Problem
Your task is to copy every line of the records below that contains "Lite".

Start of Data extracts

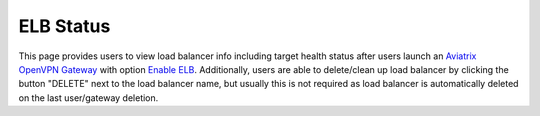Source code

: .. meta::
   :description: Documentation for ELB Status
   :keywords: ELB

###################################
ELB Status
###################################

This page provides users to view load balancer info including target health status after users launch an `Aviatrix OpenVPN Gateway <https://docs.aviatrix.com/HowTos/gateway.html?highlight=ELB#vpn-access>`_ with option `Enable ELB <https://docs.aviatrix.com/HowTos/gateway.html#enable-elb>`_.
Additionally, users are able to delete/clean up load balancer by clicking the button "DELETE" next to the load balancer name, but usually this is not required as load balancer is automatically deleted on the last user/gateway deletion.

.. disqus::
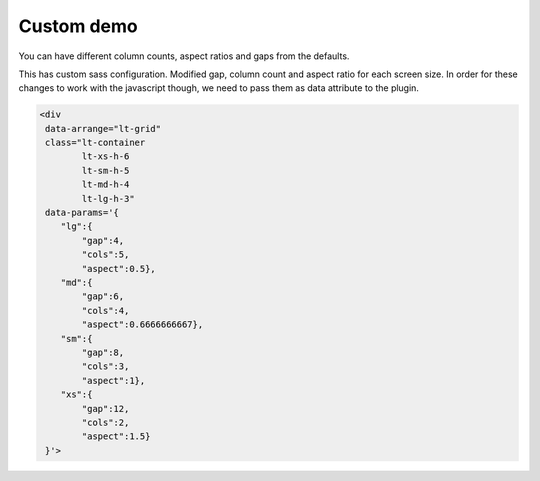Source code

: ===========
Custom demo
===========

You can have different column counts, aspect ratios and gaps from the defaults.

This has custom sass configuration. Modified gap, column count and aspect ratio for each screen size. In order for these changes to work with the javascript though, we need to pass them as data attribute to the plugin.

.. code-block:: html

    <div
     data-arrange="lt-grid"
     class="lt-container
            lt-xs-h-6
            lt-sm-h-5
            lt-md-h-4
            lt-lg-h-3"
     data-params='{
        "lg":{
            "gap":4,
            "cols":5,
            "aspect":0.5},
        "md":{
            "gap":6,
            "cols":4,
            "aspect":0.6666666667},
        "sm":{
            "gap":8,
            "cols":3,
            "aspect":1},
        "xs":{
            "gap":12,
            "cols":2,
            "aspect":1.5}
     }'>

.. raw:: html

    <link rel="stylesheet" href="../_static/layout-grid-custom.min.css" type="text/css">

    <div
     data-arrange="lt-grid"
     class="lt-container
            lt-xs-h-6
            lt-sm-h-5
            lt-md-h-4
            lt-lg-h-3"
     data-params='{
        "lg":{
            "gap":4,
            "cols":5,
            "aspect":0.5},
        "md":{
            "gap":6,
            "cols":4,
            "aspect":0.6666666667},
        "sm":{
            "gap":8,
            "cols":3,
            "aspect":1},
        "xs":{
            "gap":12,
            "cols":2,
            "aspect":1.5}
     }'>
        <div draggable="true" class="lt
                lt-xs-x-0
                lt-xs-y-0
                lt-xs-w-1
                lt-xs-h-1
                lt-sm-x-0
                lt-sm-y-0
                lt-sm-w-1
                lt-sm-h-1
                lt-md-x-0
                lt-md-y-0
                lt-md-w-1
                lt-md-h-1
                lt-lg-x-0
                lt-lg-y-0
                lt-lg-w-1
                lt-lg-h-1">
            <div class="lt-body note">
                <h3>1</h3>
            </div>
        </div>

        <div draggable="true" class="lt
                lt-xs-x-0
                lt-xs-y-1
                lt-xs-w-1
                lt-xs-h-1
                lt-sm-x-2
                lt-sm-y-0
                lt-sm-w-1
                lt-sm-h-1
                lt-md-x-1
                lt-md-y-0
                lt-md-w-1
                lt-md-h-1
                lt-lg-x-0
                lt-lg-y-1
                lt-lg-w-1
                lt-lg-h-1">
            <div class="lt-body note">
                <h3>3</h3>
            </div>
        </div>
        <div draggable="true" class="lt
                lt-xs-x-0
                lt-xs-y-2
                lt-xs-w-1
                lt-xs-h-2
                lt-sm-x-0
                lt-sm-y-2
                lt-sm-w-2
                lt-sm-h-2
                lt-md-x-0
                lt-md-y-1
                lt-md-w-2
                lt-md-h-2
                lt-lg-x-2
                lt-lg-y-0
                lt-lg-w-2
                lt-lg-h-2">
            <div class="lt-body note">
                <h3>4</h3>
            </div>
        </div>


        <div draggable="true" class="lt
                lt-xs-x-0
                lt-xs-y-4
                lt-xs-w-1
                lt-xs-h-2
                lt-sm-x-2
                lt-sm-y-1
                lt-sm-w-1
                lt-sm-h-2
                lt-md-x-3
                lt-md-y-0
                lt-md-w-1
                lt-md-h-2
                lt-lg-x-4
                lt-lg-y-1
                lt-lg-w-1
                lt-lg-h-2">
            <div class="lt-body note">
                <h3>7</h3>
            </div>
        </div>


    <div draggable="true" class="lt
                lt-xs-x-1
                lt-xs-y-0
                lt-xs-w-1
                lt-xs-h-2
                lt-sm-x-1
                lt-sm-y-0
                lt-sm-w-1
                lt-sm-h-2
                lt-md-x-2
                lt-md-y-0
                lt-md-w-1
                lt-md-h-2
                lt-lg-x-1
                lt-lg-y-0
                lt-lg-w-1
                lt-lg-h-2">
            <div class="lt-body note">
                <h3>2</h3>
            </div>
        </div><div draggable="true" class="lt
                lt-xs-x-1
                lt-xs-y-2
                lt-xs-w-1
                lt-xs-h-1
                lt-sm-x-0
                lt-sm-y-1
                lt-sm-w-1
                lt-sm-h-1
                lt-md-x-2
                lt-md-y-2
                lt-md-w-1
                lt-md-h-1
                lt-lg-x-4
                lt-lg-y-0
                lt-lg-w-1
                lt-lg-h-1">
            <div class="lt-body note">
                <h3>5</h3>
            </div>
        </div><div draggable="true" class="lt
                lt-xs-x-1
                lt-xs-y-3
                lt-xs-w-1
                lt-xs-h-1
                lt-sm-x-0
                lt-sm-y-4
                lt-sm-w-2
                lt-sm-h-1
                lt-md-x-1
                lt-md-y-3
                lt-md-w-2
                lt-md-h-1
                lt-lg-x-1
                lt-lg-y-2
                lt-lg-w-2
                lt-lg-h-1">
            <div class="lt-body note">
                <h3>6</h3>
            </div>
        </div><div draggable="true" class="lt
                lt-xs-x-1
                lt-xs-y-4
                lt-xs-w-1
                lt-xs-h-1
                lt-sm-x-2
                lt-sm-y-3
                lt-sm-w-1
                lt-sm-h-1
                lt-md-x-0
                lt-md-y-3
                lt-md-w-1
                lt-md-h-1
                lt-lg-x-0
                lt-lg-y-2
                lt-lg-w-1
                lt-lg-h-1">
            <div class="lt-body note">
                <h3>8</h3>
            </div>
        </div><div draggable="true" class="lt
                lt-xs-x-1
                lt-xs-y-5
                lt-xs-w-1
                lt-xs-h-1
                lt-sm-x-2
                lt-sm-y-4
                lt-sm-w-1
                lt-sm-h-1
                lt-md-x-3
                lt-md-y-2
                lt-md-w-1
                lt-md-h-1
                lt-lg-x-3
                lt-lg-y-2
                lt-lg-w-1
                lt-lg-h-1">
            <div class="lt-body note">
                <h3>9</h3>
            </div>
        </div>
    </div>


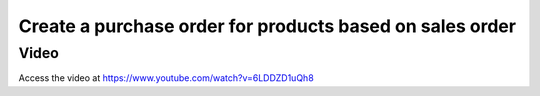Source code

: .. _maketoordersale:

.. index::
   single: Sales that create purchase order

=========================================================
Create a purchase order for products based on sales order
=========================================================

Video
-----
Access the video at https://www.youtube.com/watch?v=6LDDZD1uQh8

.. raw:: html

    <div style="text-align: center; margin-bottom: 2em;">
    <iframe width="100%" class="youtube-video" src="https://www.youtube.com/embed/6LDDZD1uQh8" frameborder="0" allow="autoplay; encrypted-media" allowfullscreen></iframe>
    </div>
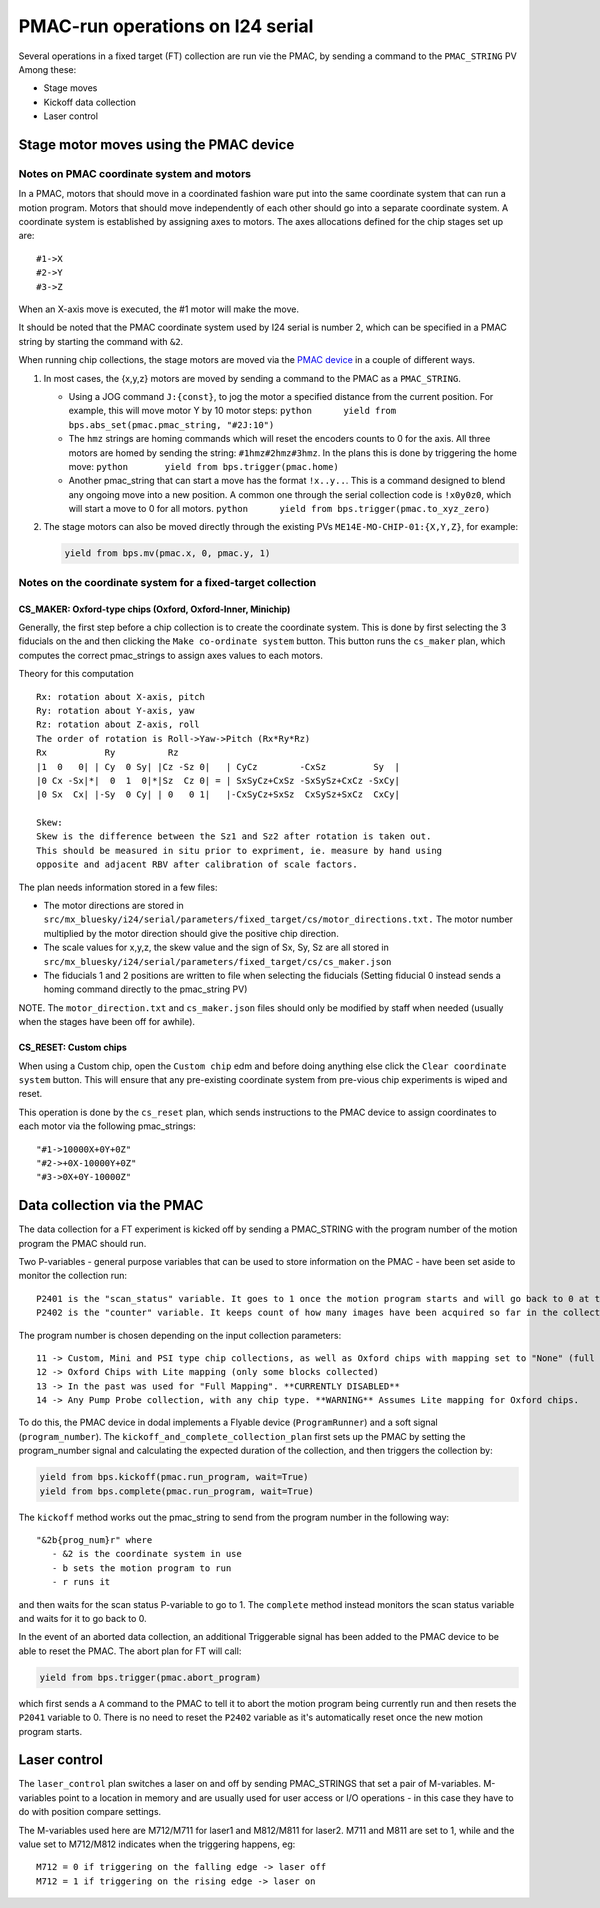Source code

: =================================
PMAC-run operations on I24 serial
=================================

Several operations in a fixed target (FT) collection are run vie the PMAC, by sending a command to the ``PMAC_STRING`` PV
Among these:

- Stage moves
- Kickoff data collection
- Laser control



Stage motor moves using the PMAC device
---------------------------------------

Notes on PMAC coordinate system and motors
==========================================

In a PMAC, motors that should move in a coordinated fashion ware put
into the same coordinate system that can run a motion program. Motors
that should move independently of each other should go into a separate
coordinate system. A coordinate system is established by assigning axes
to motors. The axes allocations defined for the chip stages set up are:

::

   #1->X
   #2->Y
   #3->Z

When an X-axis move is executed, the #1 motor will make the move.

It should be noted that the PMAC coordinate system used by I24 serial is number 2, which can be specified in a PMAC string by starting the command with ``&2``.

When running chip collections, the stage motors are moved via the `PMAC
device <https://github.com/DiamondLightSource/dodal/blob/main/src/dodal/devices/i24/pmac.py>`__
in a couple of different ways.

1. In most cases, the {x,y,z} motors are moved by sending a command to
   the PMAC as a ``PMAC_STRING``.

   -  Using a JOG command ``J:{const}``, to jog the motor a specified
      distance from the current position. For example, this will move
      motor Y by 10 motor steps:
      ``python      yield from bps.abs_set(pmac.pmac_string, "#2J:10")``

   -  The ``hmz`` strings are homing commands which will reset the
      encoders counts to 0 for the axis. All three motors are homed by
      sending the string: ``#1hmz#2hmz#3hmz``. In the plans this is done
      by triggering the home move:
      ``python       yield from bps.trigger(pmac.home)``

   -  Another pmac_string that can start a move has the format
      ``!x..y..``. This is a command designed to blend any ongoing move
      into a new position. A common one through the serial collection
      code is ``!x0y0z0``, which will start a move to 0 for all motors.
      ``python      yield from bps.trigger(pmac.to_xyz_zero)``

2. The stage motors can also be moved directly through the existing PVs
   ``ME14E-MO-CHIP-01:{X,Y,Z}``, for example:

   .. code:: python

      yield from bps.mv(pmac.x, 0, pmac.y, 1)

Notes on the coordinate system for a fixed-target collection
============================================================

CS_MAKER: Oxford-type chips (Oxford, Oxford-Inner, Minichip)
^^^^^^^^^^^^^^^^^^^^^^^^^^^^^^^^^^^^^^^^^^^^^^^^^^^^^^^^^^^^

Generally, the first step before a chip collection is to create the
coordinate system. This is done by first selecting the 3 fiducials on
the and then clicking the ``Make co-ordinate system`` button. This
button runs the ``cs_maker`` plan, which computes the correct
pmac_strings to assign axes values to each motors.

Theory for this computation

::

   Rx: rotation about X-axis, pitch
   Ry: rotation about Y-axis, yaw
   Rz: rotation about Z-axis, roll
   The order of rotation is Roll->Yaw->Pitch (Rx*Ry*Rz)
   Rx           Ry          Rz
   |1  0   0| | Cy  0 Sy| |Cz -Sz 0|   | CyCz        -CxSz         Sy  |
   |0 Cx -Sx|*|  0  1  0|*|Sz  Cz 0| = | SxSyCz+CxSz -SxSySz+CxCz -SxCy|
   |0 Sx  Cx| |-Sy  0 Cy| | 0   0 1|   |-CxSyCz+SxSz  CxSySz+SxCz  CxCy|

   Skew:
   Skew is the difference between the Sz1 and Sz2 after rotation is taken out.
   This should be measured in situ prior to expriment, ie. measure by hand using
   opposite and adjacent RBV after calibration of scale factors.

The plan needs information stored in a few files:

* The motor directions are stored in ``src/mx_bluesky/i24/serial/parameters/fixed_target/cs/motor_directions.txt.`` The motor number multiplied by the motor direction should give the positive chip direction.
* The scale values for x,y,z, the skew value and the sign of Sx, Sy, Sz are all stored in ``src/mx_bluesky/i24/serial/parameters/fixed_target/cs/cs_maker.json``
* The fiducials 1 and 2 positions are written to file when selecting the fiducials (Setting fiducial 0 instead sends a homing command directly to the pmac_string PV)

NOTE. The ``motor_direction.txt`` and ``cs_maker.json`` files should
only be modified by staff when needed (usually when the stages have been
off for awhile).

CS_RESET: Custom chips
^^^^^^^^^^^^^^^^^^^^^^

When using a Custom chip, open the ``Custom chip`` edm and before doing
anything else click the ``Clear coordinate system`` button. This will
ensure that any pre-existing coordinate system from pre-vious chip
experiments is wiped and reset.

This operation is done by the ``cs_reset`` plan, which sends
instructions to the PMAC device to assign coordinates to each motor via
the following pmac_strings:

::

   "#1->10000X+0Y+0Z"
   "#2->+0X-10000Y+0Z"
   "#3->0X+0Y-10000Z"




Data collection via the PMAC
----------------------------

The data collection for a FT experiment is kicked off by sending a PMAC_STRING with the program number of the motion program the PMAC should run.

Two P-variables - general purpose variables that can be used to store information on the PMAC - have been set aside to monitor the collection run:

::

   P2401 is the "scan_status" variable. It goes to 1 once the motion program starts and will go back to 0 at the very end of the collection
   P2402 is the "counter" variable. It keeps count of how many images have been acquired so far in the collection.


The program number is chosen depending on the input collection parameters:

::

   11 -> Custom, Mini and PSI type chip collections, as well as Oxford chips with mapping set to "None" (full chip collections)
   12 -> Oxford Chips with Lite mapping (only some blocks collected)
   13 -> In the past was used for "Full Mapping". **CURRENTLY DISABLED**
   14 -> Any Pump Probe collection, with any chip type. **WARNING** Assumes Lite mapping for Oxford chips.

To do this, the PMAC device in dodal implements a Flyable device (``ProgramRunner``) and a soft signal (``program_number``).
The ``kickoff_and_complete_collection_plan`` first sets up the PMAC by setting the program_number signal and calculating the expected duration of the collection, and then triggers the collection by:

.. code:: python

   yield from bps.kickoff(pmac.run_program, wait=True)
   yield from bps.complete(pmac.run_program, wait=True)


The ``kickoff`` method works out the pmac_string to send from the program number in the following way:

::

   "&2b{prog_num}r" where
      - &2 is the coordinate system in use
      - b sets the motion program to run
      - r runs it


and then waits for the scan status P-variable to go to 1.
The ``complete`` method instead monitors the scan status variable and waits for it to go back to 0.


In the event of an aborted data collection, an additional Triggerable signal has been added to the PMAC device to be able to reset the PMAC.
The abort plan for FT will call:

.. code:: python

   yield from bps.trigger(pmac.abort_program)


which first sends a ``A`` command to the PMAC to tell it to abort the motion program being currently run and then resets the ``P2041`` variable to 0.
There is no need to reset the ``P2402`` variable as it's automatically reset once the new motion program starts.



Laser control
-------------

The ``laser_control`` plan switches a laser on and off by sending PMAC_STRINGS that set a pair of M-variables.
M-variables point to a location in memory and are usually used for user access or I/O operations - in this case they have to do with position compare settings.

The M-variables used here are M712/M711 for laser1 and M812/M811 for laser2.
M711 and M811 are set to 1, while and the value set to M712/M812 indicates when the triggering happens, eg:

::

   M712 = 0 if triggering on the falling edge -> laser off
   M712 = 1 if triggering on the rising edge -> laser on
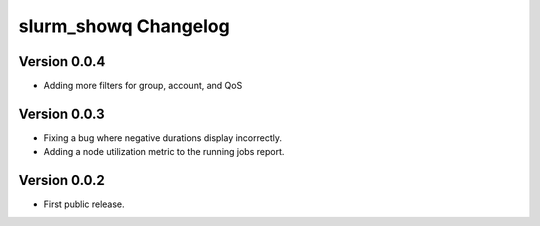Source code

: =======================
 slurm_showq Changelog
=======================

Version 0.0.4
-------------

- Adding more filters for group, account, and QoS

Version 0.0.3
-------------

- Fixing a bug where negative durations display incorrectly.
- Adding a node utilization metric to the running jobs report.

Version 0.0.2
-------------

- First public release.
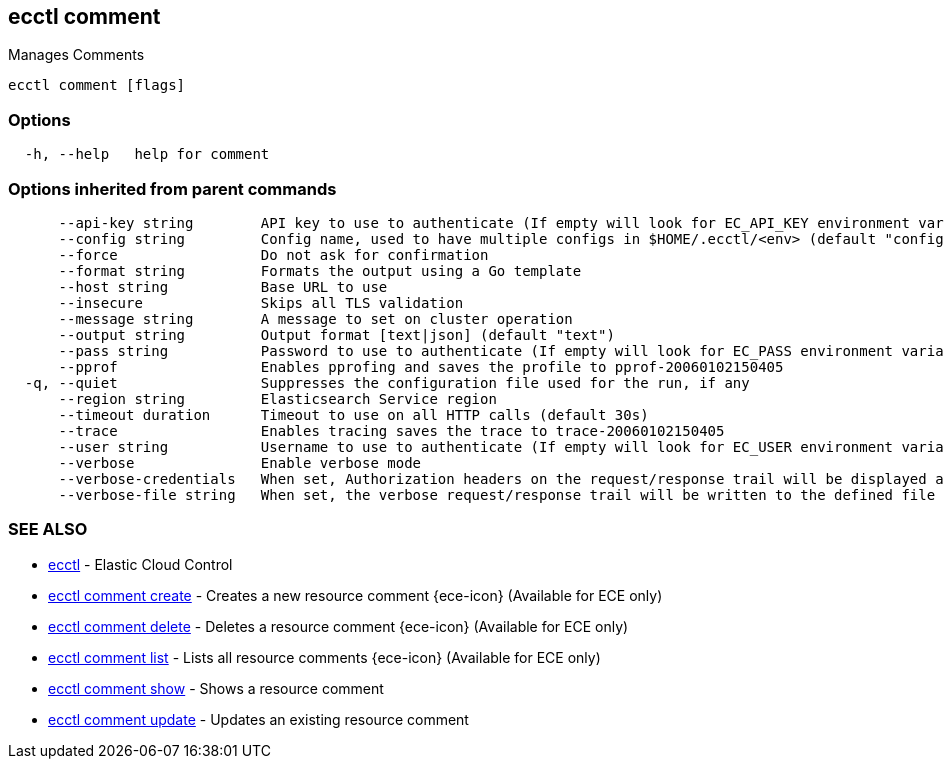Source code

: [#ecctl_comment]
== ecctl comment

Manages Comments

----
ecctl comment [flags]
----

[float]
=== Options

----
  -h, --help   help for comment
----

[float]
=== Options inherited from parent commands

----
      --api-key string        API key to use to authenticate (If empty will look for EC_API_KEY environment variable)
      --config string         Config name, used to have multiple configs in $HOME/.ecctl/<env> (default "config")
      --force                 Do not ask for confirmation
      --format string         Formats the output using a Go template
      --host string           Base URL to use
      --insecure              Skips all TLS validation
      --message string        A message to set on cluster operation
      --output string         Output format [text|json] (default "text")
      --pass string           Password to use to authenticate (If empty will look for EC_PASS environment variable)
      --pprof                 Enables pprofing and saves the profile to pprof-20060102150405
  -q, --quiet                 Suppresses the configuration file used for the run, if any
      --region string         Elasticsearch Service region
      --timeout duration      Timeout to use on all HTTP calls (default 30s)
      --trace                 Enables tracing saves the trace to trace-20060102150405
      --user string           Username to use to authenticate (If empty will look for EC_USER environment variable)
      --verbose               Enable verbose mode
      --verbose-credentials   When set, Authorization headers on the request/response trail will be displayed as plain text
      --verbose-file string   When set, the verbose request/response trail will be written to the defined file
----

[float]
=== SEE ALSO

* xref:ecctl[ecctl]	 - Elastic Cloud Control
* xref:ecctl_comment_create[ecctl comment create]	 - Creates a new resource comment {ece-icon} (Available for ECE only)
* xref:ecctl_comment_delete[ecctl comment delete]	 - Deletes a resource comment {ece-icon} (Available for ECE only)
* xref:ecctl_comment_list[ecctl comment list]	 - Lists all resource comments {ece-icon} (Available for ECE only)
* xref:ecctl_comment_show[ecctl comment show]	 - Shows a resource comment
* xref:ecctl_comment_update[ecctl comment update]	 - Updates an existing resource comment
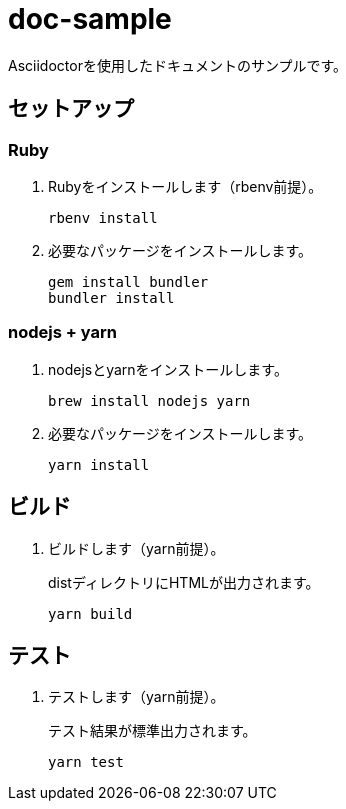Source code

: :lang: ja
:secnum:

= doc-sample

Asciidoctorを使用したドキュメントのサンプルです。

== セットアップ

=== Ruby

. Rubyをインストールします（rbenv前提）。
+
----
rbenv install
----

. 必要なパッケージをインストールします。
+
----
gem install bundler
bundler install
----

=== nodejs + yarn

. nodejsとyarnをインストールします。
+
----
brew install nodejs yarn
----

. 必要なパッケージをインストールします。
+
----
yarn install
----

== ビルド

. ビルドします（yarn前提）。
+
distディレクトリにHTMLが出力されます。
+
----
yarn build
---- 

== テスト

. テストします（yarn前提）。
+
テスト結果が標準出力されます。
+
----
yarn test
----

End of Data extracts

Response to this exercise
   12 -> Oxford Chips with Lite mapping (only some blocks collected)
   14 -> Any Pump Probe collection, with any chip type. **WARNING** Assumes Lite mapping for Oxford chips.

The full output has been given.